A subtle performance by this year's National Award winner Prakash Raj and good music by Ilaiyaraaja should have worked wonders for Madhiya Chennai, directed by Vivekanandh-Veerasingam. But what stands in the way of making the film an entertainer is the not-so-arresting screenplay.
Saravanan, an associate of a popular film director, wants to make it big in the industry, and is waiting to meet a good producer. Meanwhile, a scheming Badrinath (Mahadevan) acquires the property on which stands the humble houses of Saravanan and his friends, without paying them a penny. When they approach Badri, he demands Rs. 10 crore in six months' time if they want their land back. Saravanan accepts the challenge. How he manages to raise funds forms the rest of the plot.

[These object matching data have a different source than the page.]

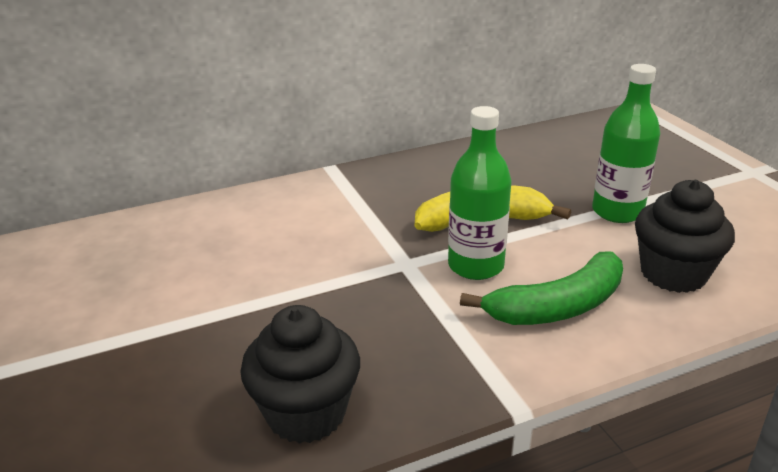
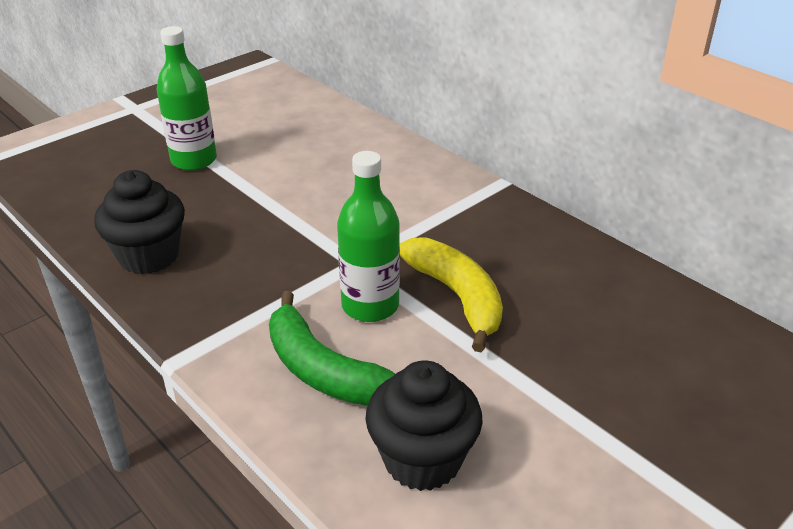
camera: 70 degrees right, 5 degrees up
green bottle [592,64,660,223] -> green bottle moved to [156,26,217,171]

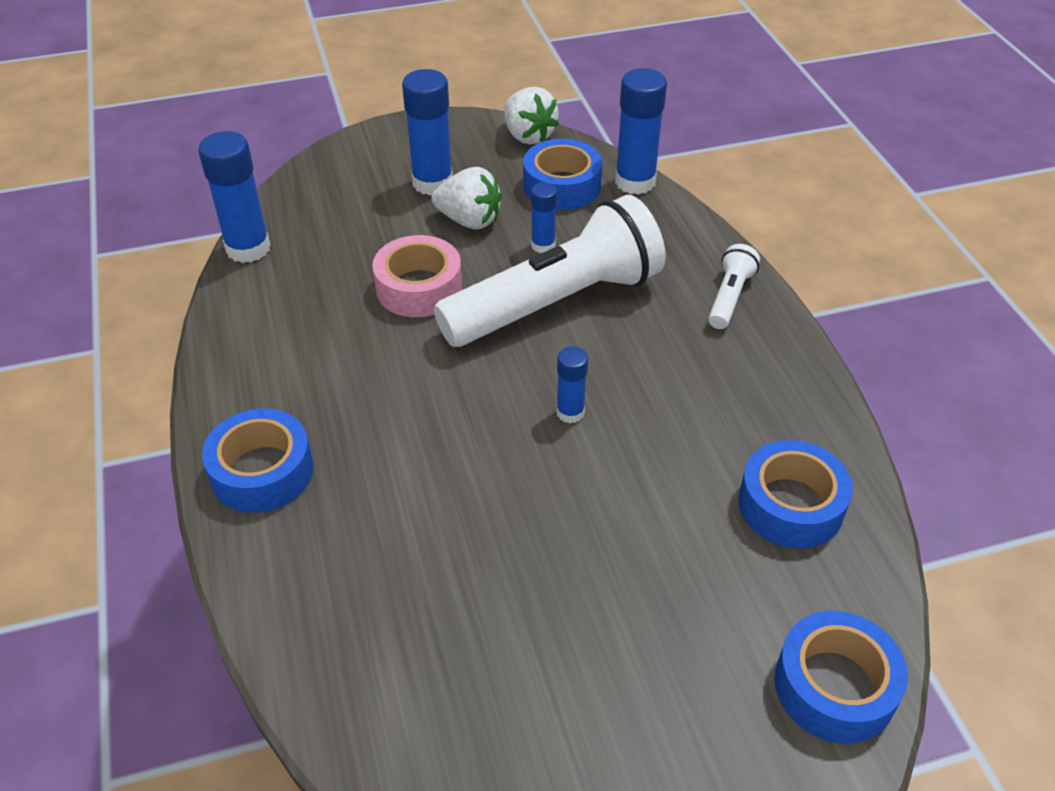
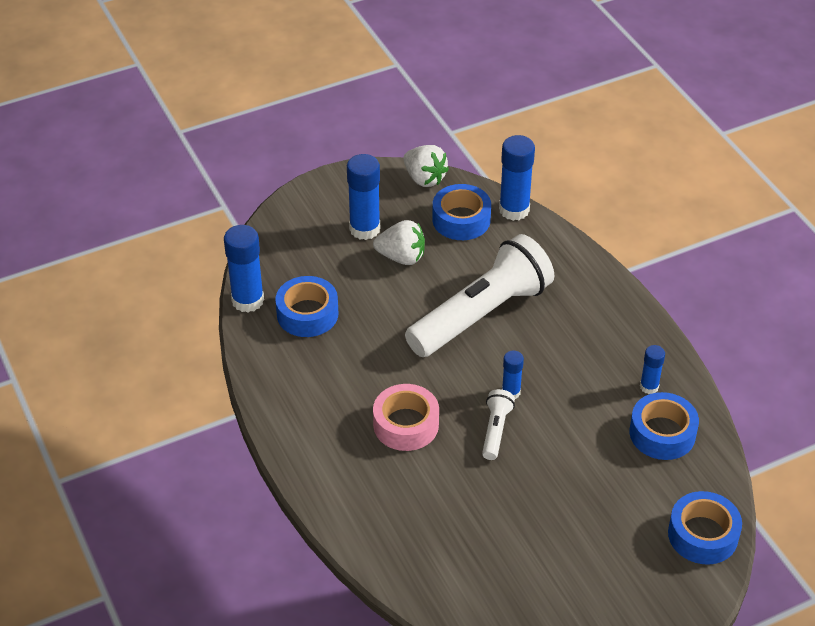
camera: 10 degrees left, 0 degrees up
blue tape [202,408,313,513] -> blue tape moved to [275,276,338,337]
pink tape [372,235,462,317] -> pink tape moved to [373,384,439,451]
blue glue stick [531,182,557,253] -> blue glue stick moved to [640,345,665,394]
white flashlight [708,244,760,329] -> white flashlight moved to [482,389,515,460]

Jayavanth, the hero, has a long way to go as far as acting and dialogue delivery are concerned. Ramya Farna, the heroine, is beautiful but has nothing much to do in the film. Prakash Raj, as the film director with no shades of grey, gives a restrained performance. Mahadevan scores as the villain, while Charlie as Chokan has proved that he's capable of more than just comedy. Ganja Karuppu as Madurai succeeds in evoking a few laughs. Shanmugarajan as Mahadevan's deputy is adequate.
The music enhances the film, especially the background score. The songs ring in your ears even after you leave the hall. The dialogues are powerful. Karthik Raja's camera work is commendable. You can't help but wonder why editor D.S.R. Subash has not scissored some of the unwanted scenes.